L’Istituto tedesco Fraunhofer scopre un metodo per ottenere un biopoliestere flessibile e funzionale che può essere prodotto anche dalle PMI
Quasi del tutto biodegradabile, riciclabile con poca energia, il biopoliestere PLA apre nuovi orizzonti
Dopo l’uso, la plastica dovrebbe essere scomposta nei suoi componenti di base per poi produrne di nuova. Tuttavia, parte del materiale si perde nel processo. Per un’economia circolare avanzata, queste perdite potrebbero essere compensate da materie prime non fossili, realizzando una sorta di biopoliestere PLA. Questa almeno è l’idea attorno a cui ha lavorato il Fraunhofer Institute, ottenendo un polimero biodegradabile, riciclabile e di origine biologica.
L’approccio, che è valso un premio all’istituto di Potsdam, ha permesso di rendere più flessibile l’acido polilattico, migliorando la sostenibilità del materiale. Non è cosa da poco, perché il PLA classico ha già oggi uno dei maggiori potenziali di mercato. Grazie alla sua elevata rigidità, è adatto per imballaggi rigidi come bicchieri usa e getta. Tuttavia, non lo è per imballaggi flessibili come le borse della spesa, che però rappresentano una quota significativa dei rifiuti.

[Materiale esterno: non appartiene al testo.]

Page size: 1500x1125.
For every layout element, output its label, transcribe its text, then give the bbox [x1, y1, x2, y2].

Il Fraunhofer ha risolto il problema con i cosiddetti polieteri, polimeri contenenti nella catena più gruppi etere (come, per esempio, le resine epossidiche). Questi sono stati direttamente accoppiati alla catena polimerica per rendere il materiale più flessibile a lungo termine.

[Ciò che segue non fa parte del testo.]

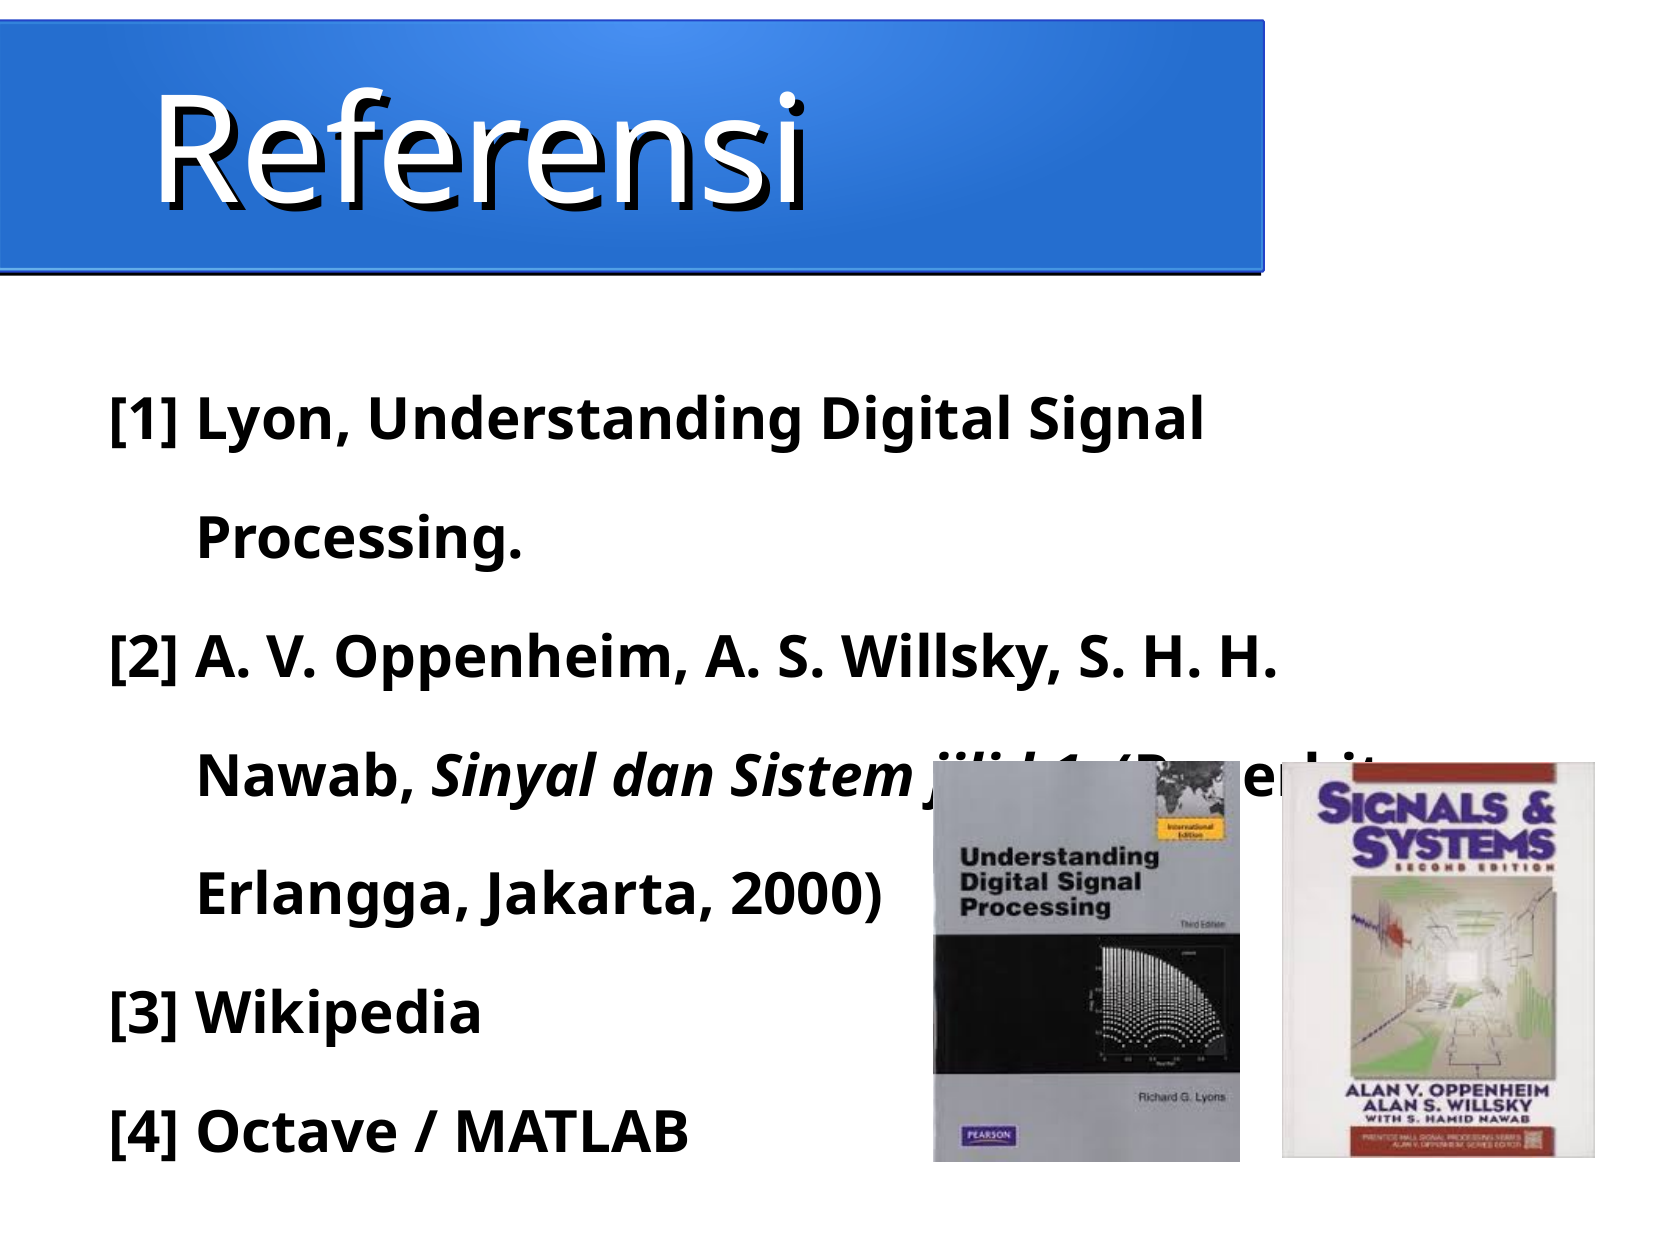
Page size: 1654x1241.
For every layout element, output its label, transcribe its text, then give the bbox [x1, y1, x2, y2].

I polieteri sono atossici, disponibili in commercio e possono anche essere prodotti da materie prime di origine biologica. Finora, questi plastificanti sono stati mescolati al PLA come additivi. Tuttavia, le molecole del plastificante migrano fuori dal materiale nel tempo, rendendo il PLA di nuovo rigido. Per impedire questa migrazione, i ricercatori hanno ancorato il polietere al polimero. Ciè voluta una sintesi di copolimeri a blocchi a base di PLA in cui il segmento della catena di polietere si connette a quelli della catena di PLA a entrambe le estremità con legami covalenti.

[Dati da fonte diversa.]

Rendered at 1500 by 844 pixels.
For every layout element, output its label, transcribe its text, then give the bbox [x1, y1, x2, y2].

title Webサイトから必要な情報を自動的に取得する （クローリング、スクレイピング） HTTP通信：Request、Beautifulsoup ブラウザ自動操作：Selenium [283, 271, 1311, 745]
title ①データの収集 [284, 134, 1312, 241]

Il risultato è un PLA nuovo e flessibile che non contiene plastificanti che migrano e, a differenza dell’LDPE, è almeno per l’80% di origine biologica. Una percentuale, che, secondo l’istituto, può arrivare al 100% con ulteriori ricerche. I risvolti commerciali sono possibili, dicono dal Fraunhofer. Il biopoliestere si può produrre in modo economico e con sintesi chimiche fattibili anche da aziende di media dimensione. Finora, solo grandi impianti avevano in mano la produzione di PLA. Con questo metodo le cose potrebbero cambiare. C’è di più: il riciclo chimico potrebbe essere fatto con un apporto energetico molto inferiore a quello che occorre per l’LDPE.